VART ML Architecture Overview#

VART-ML is a high-performance C++ runtime interface for ML inference on AMD hardware. It supports fully offloaded models—the compiled graph runs entirely on the NPU—and models compiled with the CPU partition feature, which enables heterogeneous NPU/CPU execution using compiler-supported CPU operators. For models that require runtime CPU fallback or broad ONNX operator coverage not handled by CPU partition compilation, use ONNX Runtime with the Vitis AI Execution Provider instead.

VART-ML is designed to:

Execute fully offloaded models on the NPU, and CPU-partitioned models across NPU and CPU subgraphs as defined at compile time.
Expose explicit control of tensor metadata and buffer ownership.
Support both CPU-view and hardware-view tensor flows.
Enable zero-copy execution when hardware-visible memory is used.

Note

For a runtime-selection comparison between VART-ML and ONNX Runtime + Vitis AI EP, see Introduction: VART X and VART ML.

Layered Architecture#

Layer	Role
Application layer	Owns pipeline control, creates runners, allocates/wraps buffers, and invokes sync/async execution.
VART-ML API layer	Public abstractions: `NpuTensor`, `Runner`, and `RunnerFactory`.
Runner implementation layer	Vitis AI compiler and runtime stack backend implementation handling model loading, metadata, execution, and tensor allocation helpers.
Runtime/platform layer	Model scheduling, NPU execution, device management, and hardware-backed buffer allocation.

Core Abstractions#

VART-ML centers around three abstractions:

NpuTensor: Represents tensor metadata and wraps user-allocated or runner-allocated buffers. Supports explicit buffer synchronization (sync_buffer) and DMA-BUF file descriptor export (export_buffer) for inter-process or inter-device sharing.
Runner: Loads models, exposes metadata/quantization data, executes inference, and provides tensor allocation helpers including sub-tensor views (allocate_sub_tensor) for efficient batch memory management.
RunnerFactory: Creates runner instances for supported backends.

Execution Architecture#

Typical integration workflow:

Create a Runner via RunnerFactory for a compiled model.
Query tensor metadata in CPU or HW view.
Allocate or wrap buffers and construct NpuTensor objects.
Execute inference using synchronous execute or asynchronous execute_async APIs.
Consume outputs in CPU or HW view depending on postprocessing path.

Synchronous flow:

execute blocks until completion.

Asynchronous flows:

execute_async + wait for job-handle driven completion.
execute_async + callback for completion notification.

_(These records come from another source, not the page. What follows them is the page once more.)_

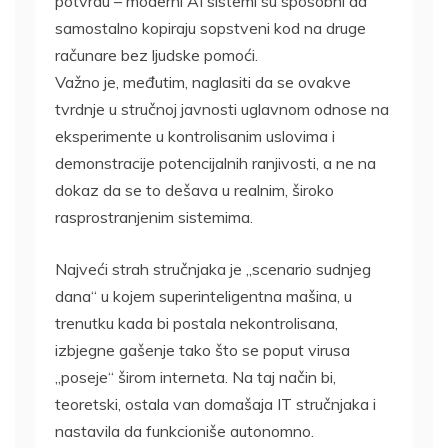
potvrdu – moderni AI sistemi su sposobni da
samostalno kopiraju sopstveni kod na druge
računare bez ljudske pomoći.
Važno je, međutim, naglasiti da se ovakve
tvrdnje u stručnoj javnosti uglavnom odnose na
eksperimente u kontrolisanim uslovima i
demonstracije potencijalnih ranjivosti, a ne na
dokaz da se to dešava u realnim, široko
rasprostranjenim sistemima.
Najveći strah stručnjaka je „scenario sudnjeg
dana“ u kojem superinteligentna mašina, u
trenutku kada bi postala nekontrolisana,
izbjegne gašenje tako što se poput virusa
„poseje“ širom interneta. Na taj način bi,
teoretski, ostala van domašaja IT stručnjaka i
nastavila da funkcioniše autonomno.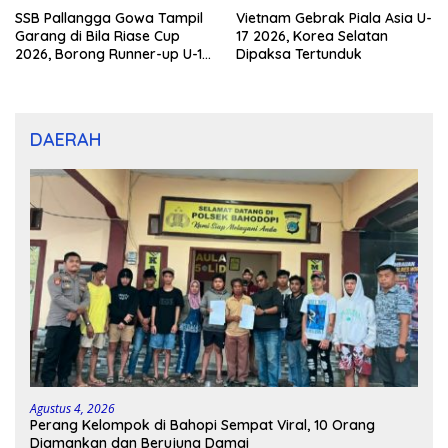
SSB Pallangga Gowa Tampil
Vietnam Gebrak Piala Asia U-
Garang di Bila Riase Cup
17 2026, Korea Selatan
2026, Borong Runner-up U-10
Dipaksa Tertunduk
dan U-12
DAERAH
Agustus 4, 2026
Perang Kelompok di Bahopi Sempat Viral, 10 Orang
Diamankan dan Berujung Damai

Tensor and Memory Architecture#

VART-ML supports two tensor views:

CPU TensorType: Tensor metadata as defined by the ONNX model (standard shapes, data types, and layouts). Use CPU tensors for simplicity – the Runner converts between CPU and HW formats internally, at the cost of a data copy.
HW TensorType: AMD NPU-native tensor metadata. Shape, data type, and memory layout might differ from the CPU view. For example, a model with CPU format NCHW, FP32, [1,3,224,224] might have HW format HCWNC4, BF16, [224,1,224,1,4]. Use HW tensors for zero-copy performance – data goes to the NPU without conversion.

Input and output tensor types can be configured independently (for example, HW input with CPU output).

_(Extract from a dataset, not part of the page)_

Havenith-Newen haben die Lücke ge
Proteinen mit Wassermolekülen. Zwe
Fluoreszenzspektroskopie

Each NpuTensor has a memory type that determines where the buffer lives and whether zero-copy is possible:

XRT_BO – XRT Buffer Object, device-accessible CMA memory. Use when the Runner allocates memory (allocate_npu_tensor) or when the application already manages XRT BOs.
DMA_FD – DMA file descriptor. Recommended for application-allocated zero-copy buffers; portable across Linux subsystems (V4L2, dma_heap, ISP, video decoder).
USER_POINTER_CMA – User-provided pointer to physically contiguous (CMA) memory. Use when you have a CMA buffer from another allocator.
USER_POINTER_NON_CMA – Standard host memory (new, malloc). Use for standard workflows without hardware awareness. Not physically contiguous; the Runner copies data internally.

Zero-copy behavior:

Supported when TensorType = HW and memory type is XRT_BO, DMA_FD, or USER_POINTER_CMA.
Invalid: TensorType = HW with USER_POINTER_NON_CMA – this combination throws std::runtime_error at NpuTensor construction because non-CMA memory is not accessible by the NPU.
Not zero-copy: TensorType = CPU with any memory type – the Runner performs format conversion internally, which involves a data copy.

The same execution APIs support both zero-copy and non-zero-copy paths; tensor view and memory choice determine behavior.

NpuTensor Ownership#

User-constructed tensors: NpuTensor does not take ownership of the buffer. The caller must keep it valid for the tensor’s lifetime.
Runner-allocated tensors (via allocate_npu_tensor): The buffer is owned by the NpuTensor and freed automatically when it goes out of scope (RAII).
Sub-tensors (via allocate_sub_tensor): Share the parent tensor’s buffer via reference counting. The underlying memory is released only after both the parent and all derived sub-tensors are destroyed. Only one level of nesting is supported.

Error Handling#

VART-ML uses a split error handling strategy:

Construction and queries (create_runner, allocate_npu_tensor, get_tensor_info_by_name): Throw std::runtime_error or std::invalid_argument.
Execution (execute, execute_async, wait): Return StatusCode, marked noexcept.
Accessors (get_buffer, get_virtual_address): Return sentinel values (nullptr, 0) on failure.

Thread Safety#

A single Runner instance can be shared across threads via std::shared_ptr.
execute() and execute_async() can be called concurrently from multiple threads.
wait() calls are thread-safe.
NpuTensor copies sharing the same buffer can be used from different threads.
Async callbacks are invoked from internal worker threads. Ensure thread safety when accessing shared resources in callbacks.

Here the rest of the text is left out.